BMC Endocrine Disorders (Jul 2020)
Unusual ectopic ACTH syndrome in a patient with orbital neuroendocrine tumor, resulted false-positive outcome of BIPSS:a case report
Abstract
Abstract Background Cushing’s syndrome has been described as a complex endocrine disorder characterized with high cortisol concentration. Correct and early diagnosis of Cushing’s syndrome is challenging. According to the latest guideline, bilateral inferior petrosal sinus sampling (BIPSS) is considered to be the gold standard for the differential diagnosis. However, in some unusual cases, this method may be false positive. Here, we presented a rare case of orbital neuroendocrine tumor secreting adrenocorticotrophic hormone with false positive inferior petrosal sinus sampling. Case presentation A 48-year-old woman was admitted to West China Hospital of Sichuan University, presenting with fatigue, whole body edema for 1 year, alopecia and skin pigmentation for 5 months. Hormonal profiles including plasma cortisol and adrenocorticotrophic hormone (ACTH) measurements and low-dose dexamethasone inhibition test suggested that the patient had Cushing’s syndrome. However, during tumor location phase, the results of high-dose dexamethasone inhibition test (HDDST) contradicted desmopressin (DDAVP) stimulation test.

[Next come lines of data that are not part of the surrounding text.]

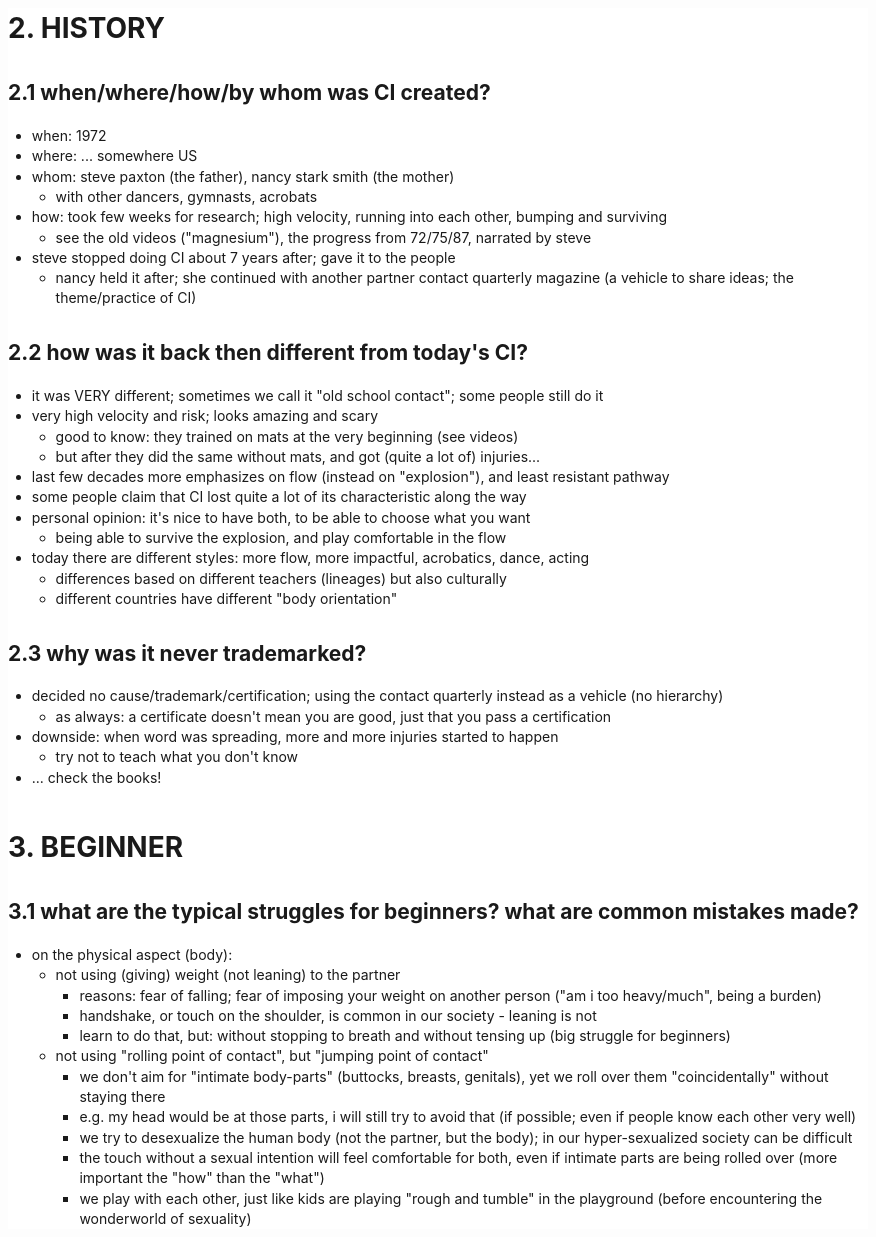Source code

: # 2. HISTORY

## 2.1 when/where/how/by whom was CI created?

* when: 1972
* where: ... somewhere US
* whom: steve paxton (the father), nancy stark smith (the mother)
  * with other dancers, gymnasts, acrobats
* how: took few weeks for research; high velocity, running into each other, bumping and surviving
  * see the old videos ("magnesium"), the progress from 72/75/87, narrated by steve
* steve stopped doing CI about 7 years after; gave it to the people
  * nancy held it after; she continued with another partner contact quarterly magazine (a vehicle to share ideas; the theme/practice of CI)

## 2.2 how was it back then different from today's CI?

* it was VERY different; sometimes we call it "old school contact"; some people still do it
* very high velocity and risk; looks amazing and scary
  * good to know: they trained on mats at the very beginning (see videos)
  * but after they did the same without mats, and got (quite a lot of) injuries...
* last few decades more emphasizes on flow (instead on "explosion"), and least resistant pathway
* some people claim that CI lost quite a lot of its characteristic along the way
* personal opinion: it's nice to have both, to be able to choose what you want
  * being able to survive the explosion, and play comfortable in the flow
* today there are different styles: more flow, more impactful, acrobatics, dance, acting
  * differences based on different teachers (lineages) but also culturally
  * different countries have different "body orientation"

## 2.3 why was it never trademarked?

* decided no cause/trademark/certification; using the contact quarterly instead as a vehicle (no hierarchy)
  * as always: a certificate doesn't mean you are good, just that you pass a certification
* downside: when word was spreading, more and more injuries started to happen
  * try not to teach what you don't know 
* ... check the books!

# 3. BEGINNER

## 3.1 what are the typical struggles for beginners? what are common mistakes made?

* on the physical aspect (body):
  * not using (giving) weight (not leaning) to the partner
    * reasons: fear of falling; fear of imposing your weight on another person ("am i too heavy/much", being a burden)
    * handshake, or touch on the shoulder, is common in our society - leaning is not
    * learn to do that, but: without stopping to breath and without tensing up (big struggle for beginners) 
  * not using "rolling point of contact", but "jumping point of contact"
    * we don't aim for "intimate body-parts" (buttocks, breasts, genitals), yet we roll over them "coincidentally" without staying there
    * e.g. my head would be at those parts, i will still try to avoid that (if possible; even if people know each other very well)
    * we try to desexualize the human body (not the partner, but the body); in our hyper-sexualized society can be difficult
    * the touch without a sexual intention will feel comfortable for both, even if intimate parts are being rolled over (more important the "how" than the "what")
    * we play with each other, just like kids are playing "rough and tumble" in the playground (before encountering the wonderworld of sexuality)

Thus, BIPSS was employed, and its results indicated a pituitary origin. Interestingly, MRI of sellar region showed an innocent pituitary but caught a serendipitous lesion in the lateral rectus muscle of left eye, which was later proved to be an orbital neuroendocrine tumor secreting ACTH by pathological and immunohistochemical results. ACTH level of the patients was < 0.1 ng/L and cortisol level was 51.61 nmol/L 1 week after surgery. At 24 months follow-up, the patient appeared stable with no complaints nor any symptoms of Cushing’s syndrome, including moon face, purple striate and central obesity. The patient’s life quality also improved significantly. Conclusion We reported a rare case of endogenous Cushing’s syndrome due to ectopic ACTH secreting from an orbital neuroendocrine tumor. This unique case of orbital EAS suggests that orbital venous blood backflow, owning to abnormal anatomic structures, may possibly lead to false positive BIPSS results.